Re “How to negotiate with Iran,” Opinion, Oct. 29
Dennis Ross and his colleagues lay out a sophisticated and nuanced strategy for dealing with Iran at this critical junction, something the Obama administration seems not to have accomplished.
This is not surprising, as Ross has served every U.S. president (except George W. Bush) since 1981. Unfortunately, since he and former national security advisor Thomas Donilon left the White House, the Obama administration’s Middle East policy has lacked coherence and has sometimes bordered on wishful thinking.
As this article clearly illustrates, time is short, and if we allow Iran to achieve a nuclear capability while we are negotiating, the international nonproliferation regime will be in great jeopardy. Saudi Arabia might buy nuclear weapons from either North Korea or Pakistan, and Middle Eastern terrorists might eventually acquire these horrendous weapons of mass destruction.
Let’s hope that the president reads the words of Ross and his colleagues and adjusts the administration’s policies toward Iran.
This piece might have been written by Benjamin Netanyahu himself, as it scarcely deviates from the Israeli prime minister’s extremist position. It is a recipe for non-negotiation rather than for reaching a diplomatic resolution.
It leaves readers with the impression that the Nuclear Nonproliferation Treaty does not afford Iran the right to enrich uranium on its own soil.

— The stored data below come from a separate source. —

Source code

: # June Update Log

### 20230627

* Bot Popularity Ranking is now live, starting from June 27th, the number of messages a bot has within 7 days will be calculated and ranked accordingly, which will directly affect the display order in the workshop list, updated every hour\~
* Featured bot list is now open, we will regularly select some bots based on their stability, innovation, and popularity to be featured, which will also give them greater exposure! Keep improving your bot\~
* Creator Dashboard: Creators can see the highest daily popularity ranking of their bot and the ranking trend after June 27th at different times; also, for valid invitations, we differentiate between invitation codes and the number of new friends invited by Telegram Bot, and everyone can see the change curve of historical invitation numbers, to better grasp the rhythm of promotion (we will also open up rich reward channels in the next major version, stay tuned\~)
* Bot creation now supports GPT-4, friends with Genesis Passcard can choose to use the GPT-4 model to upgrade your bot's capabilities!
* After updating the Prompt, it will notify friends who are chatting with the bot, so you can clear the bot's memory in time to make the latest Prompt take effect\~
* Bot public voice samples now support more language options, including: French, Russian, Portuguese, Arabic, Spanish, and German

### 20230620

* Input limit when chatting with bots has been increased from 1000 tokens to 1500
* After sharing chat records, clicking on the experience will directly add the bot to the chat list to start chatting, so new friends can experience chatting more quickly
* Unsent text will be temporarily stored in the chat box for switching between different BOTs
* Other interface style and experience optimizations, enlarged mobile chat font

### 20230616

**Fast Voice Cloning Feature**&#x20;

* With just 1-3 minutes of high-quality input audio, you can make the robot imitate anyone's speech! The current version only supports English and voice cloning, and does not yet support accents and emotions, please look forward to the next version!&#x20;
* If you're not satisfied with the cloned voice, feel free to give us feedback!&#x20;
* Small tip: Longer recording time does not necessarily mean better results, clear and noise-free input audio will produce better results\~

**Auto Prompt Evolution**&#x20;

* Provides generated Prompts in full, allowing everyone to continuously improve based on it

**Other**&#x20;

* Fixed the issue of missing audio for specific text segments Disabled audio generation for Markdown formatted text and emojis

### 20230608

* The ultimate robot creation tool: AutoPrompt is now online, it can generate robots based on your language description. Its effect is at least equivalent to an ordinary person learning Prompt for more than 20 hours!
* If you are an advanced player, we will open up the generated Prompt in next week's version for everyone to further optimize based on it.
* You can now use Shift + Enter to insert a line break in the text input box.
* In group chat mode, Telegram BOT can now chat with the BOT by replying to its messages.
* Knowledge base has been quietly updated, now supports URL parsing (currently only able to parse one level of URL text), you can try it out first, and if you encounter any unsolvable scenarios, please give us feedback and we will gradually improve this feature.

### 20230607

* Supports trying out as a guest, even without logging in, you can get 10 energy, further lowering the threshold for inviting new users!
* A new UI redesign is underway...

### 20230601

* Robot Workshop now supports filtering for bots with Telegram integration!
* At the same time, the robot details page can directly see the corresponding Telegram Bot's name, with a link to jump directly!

Yet the treaty states that all signatories have the “inalienable right” to “develop research, production and use of nuclear energy for peaceful purposes without discrimination.” Since uranium enrichment is a necessary step in the production of fuel for reactors, Iran is entirely correct to insist the treaty affords it this capability.
Moreover, the United States, being the world’s largest nuclear proliferator and the only state to have used these weapons in war, is in no moral or legal position to dictate to Iran what it can do regarding its nuclear program.